For customers, the practical effect is immediate liquidity protection. A phishing victim would not have to wait through a long negligence dispute while account balances remain depleted. For banks, the trade-off is higher short-term reimbursement exposure and a greater need to pursue recovery through evidence and litigation rather than claims-stage refusal.

a close up of a book with an open page

What the opinion does not settle yet

The Advocate General’s view is influential but not binding. The next checkpoint is the CJEU’s final judgment on whether it adopts this refund-first, litigate-later interpretation of PSD2. Until then, the opinion is a strong signal, not the last word.
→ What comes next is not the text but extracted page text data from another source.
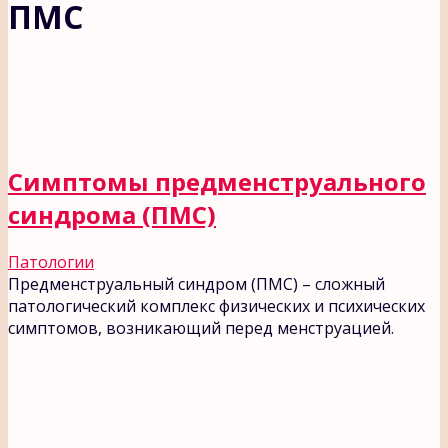
ПМС
Симптомы предменструального
синдрома (ПМС)
Патологии
Предменструальный синдром (ПМС) – сложный
патологический комплекс физических и психических
симптомов, возникающий перед менструацией.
It also does not mean customers are automatically free from liability. The correction to make is narrower: banks cannot simply deny refunds upfront by alleging negligence, unless they are in the separate category of suspected customer fraud and have followed the formal reporting route. A bank may still try to recover losses later by proving intentional misconduct or gross negligence.

Quick Q&A

Does this opinion mean every phishing victim wins permanently?
No. It means the bank should usually reimburse first. The bank may still seek repayment later if it can prove the customer acted intentionally or with gross negligence.

Can a bank delay the refund just by saying the customer was careless?
Not under the Advocate General’s reading. Carelessness or gross negligence is not enough to block immediate reimbursement.

When can a bank withhold reimbursement immediately?
Only where it has reasonable grounds to suspect customer fraud and reports that suspicion in writing to the relevant national authority.